Al volver el esposo, la mujer le contó lo que había pasado, y le suplicó que no matase a aquel viajero que había partido para reclamar a Dios su parte. El marido lo prometió e hizo pasar al viajero a su casa tratándolo con generosidad durante varios días, y le pidió al viajero que, si veía al Señor, le explicase que si bien había matado a noventa y nueve hombres a él no le había hecho daño alguno, y que imploraba su perdón. El viajero aceptó dar aquel recado.
Después llegó a un bosque donde había un ermitaño que vivía en penitencia, y a quien cada día, mandaba Dios alimento milagrosamente. El ermitaño invitó al viajero a compartir la comida. Partió la ración en dos y le dio al viajero la parte más pequeña. Cuando éste partió a la mañana siguiente, el ermitaño le encargó que le preguntara a Dios que lugar le reservaba en el más allá, después de la muerte.
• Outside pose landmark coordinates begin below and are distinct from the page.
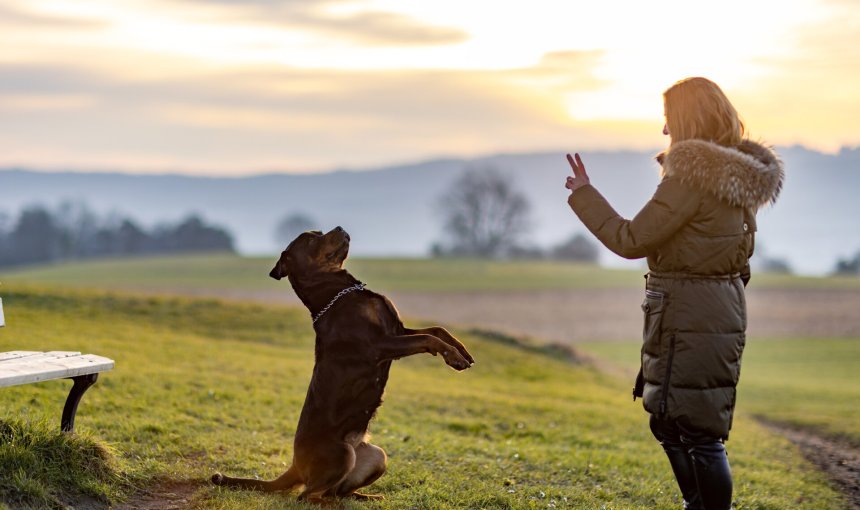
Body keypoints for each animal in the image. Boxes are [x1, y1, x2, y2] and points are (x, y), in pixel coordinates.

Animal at [212, 226, 474, 502]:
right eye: (310, 239)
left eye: (318, 231)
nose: (339, 228)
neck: (340, 291)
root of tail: (295, 466)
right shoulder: (379, 345)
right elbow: (427, 338)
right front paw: (454, 357)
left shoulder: (397, 330)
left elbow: (437, 329)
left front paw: (461, 352)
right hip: (342, 454)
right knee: (307, 496)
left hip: (376, 455)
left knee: (337, 492)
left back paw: (367, 497)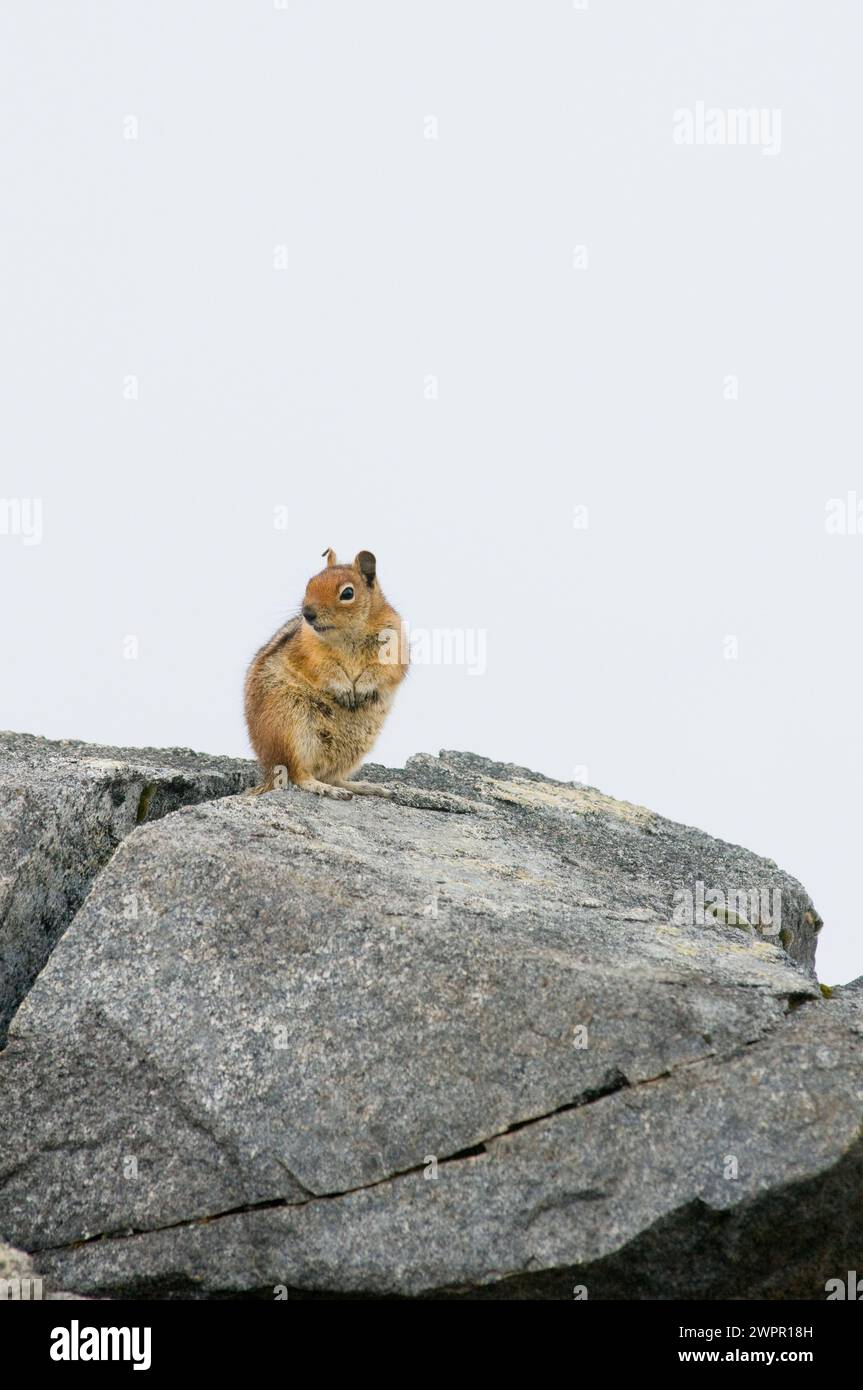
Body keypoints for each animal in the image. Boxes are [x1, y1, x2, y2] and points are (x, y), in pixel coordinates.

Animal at [240, 547, 405, 800]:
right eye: (310, 583)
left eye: (347, 593)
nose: (307, 613)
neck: (348, 636)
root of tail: (268, 773)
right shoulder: (309, 653)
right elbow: (326, 670)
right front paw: (345, 690)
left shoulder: (394, 646)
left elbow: (384, 671)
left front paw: (363, 688)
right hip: (291, 730)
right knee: (298, 775)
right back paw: (324, 788)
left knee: (330, 775)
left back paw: (363, 787)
El viajero llegó hasta un desierto en el que vio a un hombre de delgadez extrema, completamente desnudo, que se escondía en un agujero cavado en la tierra. Le preguntó al peregrino cuál era su destino, y cuando lo supo, le pidió con aire desafiante que le dijese a Dios que aquel que sólo tenía arena para cubrirse estaba dispuesto a aceptar una desgracia más.
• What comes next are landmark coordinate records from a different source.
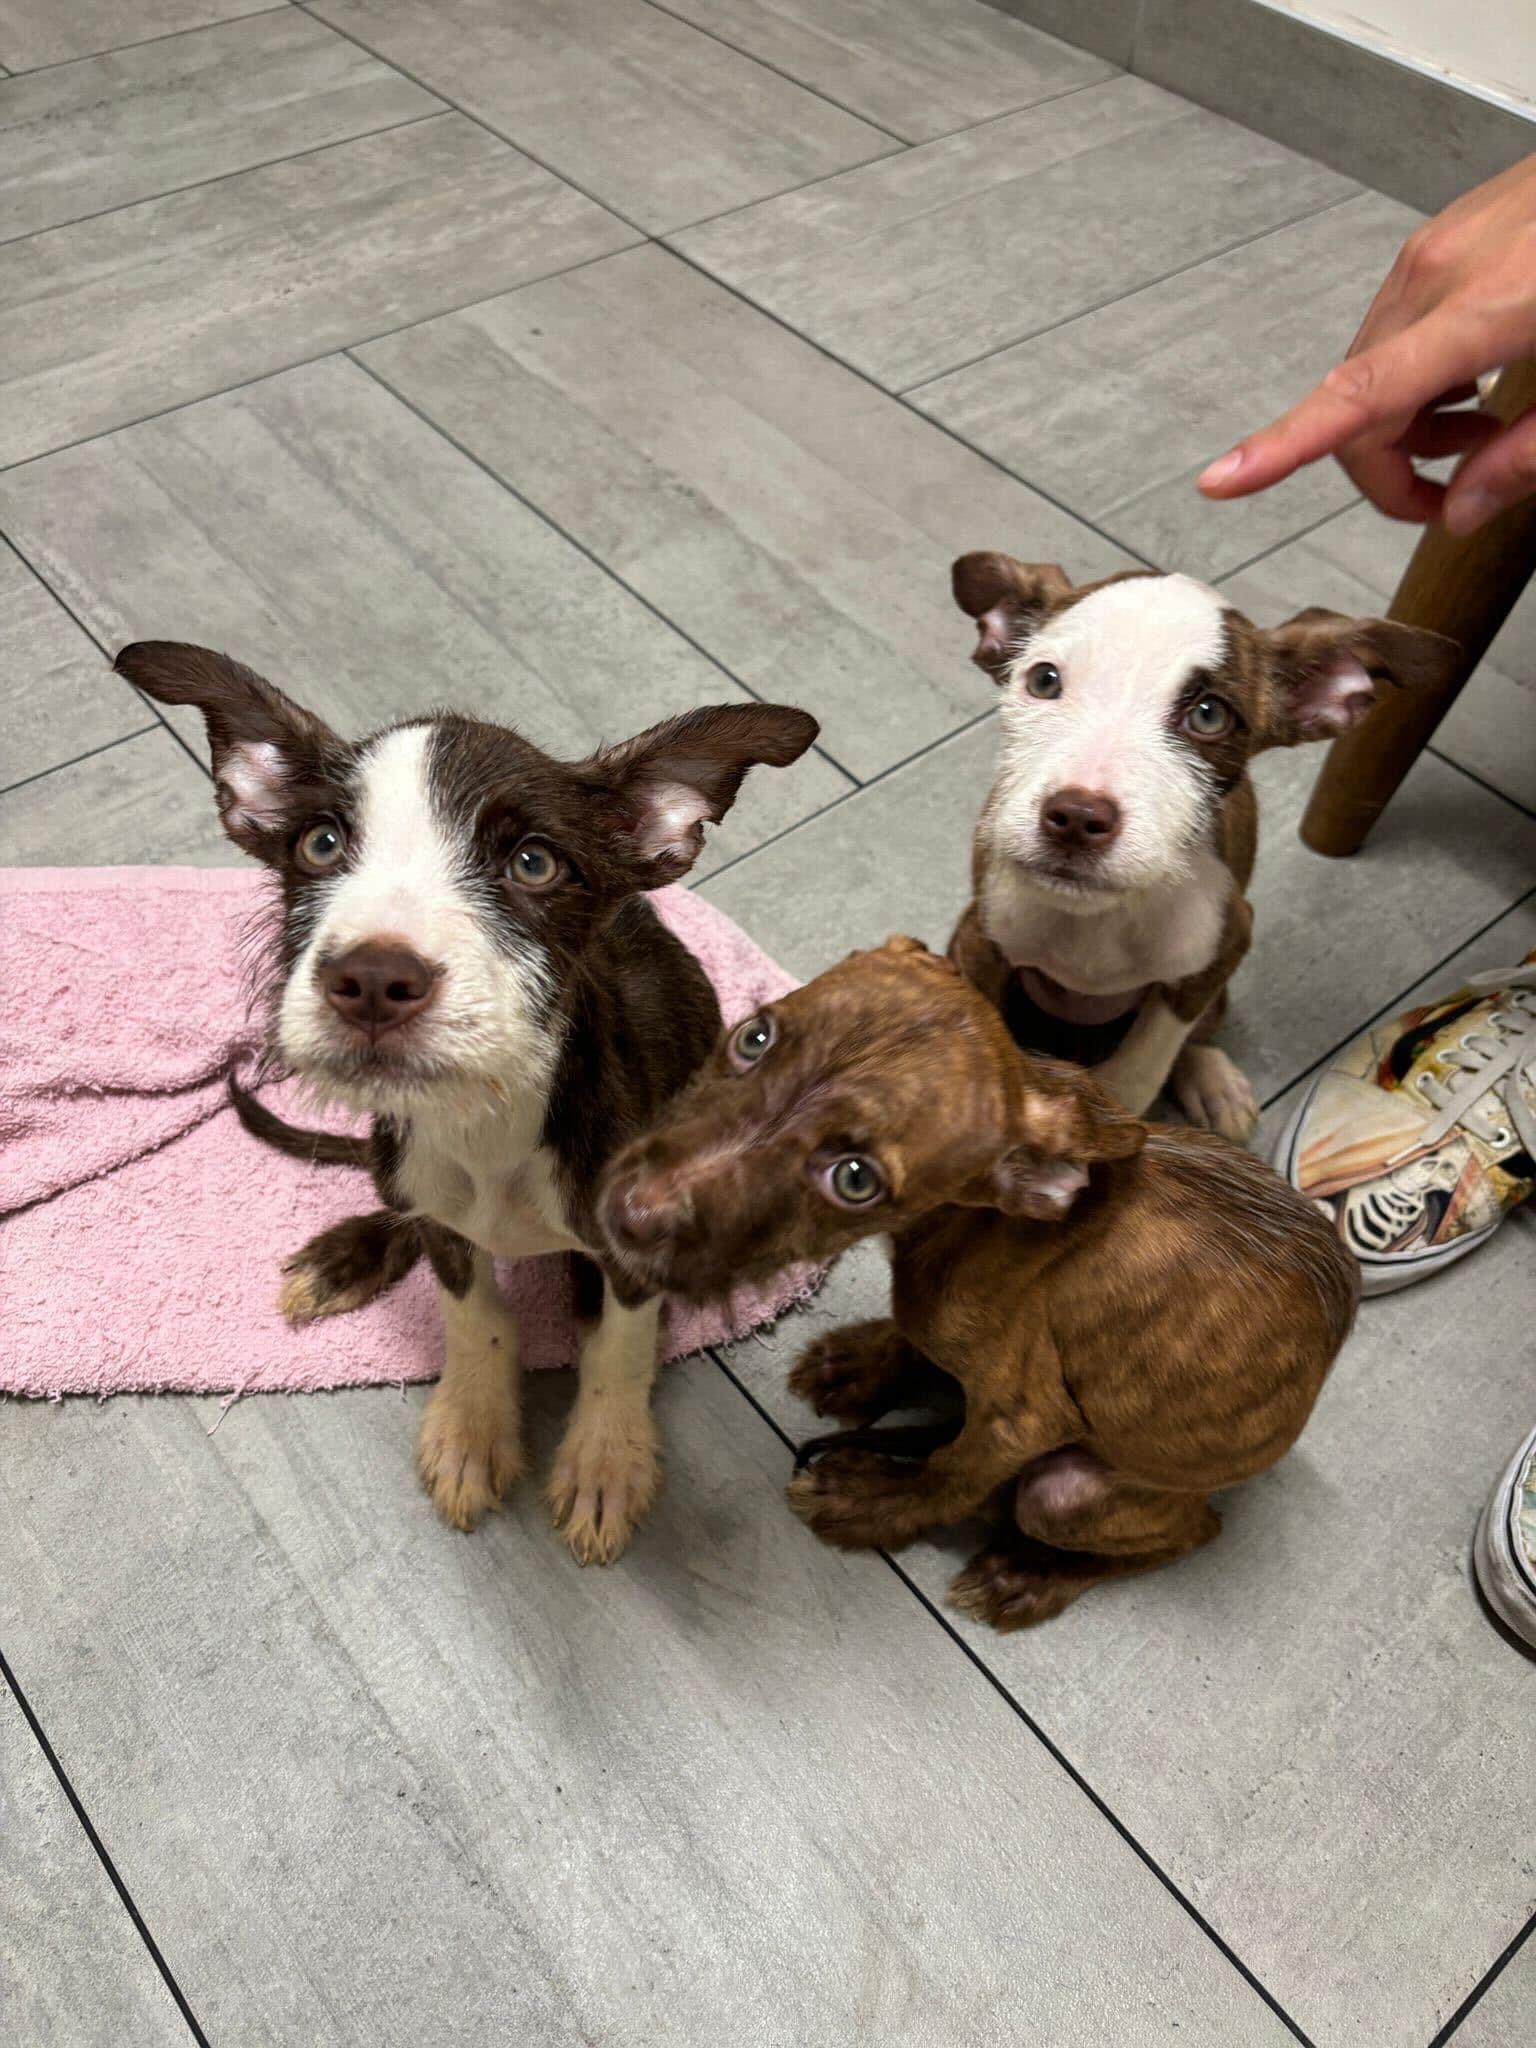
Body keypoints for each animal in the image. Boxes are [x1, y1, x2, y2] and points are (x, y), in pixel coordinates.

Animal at [115, 647, 819, 1556]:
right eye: (320, 843)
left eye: (534, 863)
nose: (373, 980)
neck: (486, 1118)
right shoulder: (444, 1213)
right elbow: (472, 1313)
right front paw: (471, 1430)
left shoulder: (627, 1248)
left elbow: (617, 1347)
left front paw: (606, 1461)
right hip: (391, 1157)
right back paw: (348, 1255)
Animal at [602, 937, 1359, 1630]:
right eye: (753, 1037)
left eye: (855, 1179)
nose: (626, 1214)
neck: (972, 1227)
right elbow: (912, 1334)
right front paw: (865, 1366)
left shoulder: (1021, 1420)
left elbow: (949, 1472)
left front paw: (876, 1503)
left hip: (1066, 1493)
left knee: (1185, 1533)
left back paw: (1029, 1575)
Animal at [946, 552, 1458, 1146]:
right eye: (1044, 680)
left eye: (1210, 715)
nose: (1075, 818)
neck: (1101, 919)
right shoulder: (982, 942)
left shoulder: (1222, 943)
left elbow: (1141, 1068)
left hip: (1220, 987)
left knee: (1198, 1034)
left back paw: (1213, 1082)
Por fin, el viajero se encontró con un ángel al que Dios le había encargado dar a cada hombre lo suyo y le preguntó que deseaba. El hombre respondió que había venido a pedir su parte de felicidad, ya que siempre le habían ocurrido desgracias, y de paso le relató las peticiones de las tres personas que se había encontrado en el camino.
El ángel partió como un rayo y volvió con las respuestas:
«El que mató, pero te ha alimentado y se arrepiente está perdonado. En cuantoal ermitaño que hace veinte años reza y hace penitencia, dile
que hay que pensar en los demás. Nada valen sus oraciones y penitencia
si le falta caridad.En cuanto al que desafía a Dios a que le envíe una desgracia más, tú mismo podrás juzgar. A ti, por último, Dios te concederá tu parte».
A su vuelta el viajero vio al hombre desnudo en su agujero, ya ni tenía arena para vestirse. Transmitió las respuestas celestiales al ermitaño y al asesino. Volvió a su casa y desde entonces cambió su suerte y vivió el resto de su vida lleno de fe y alegría.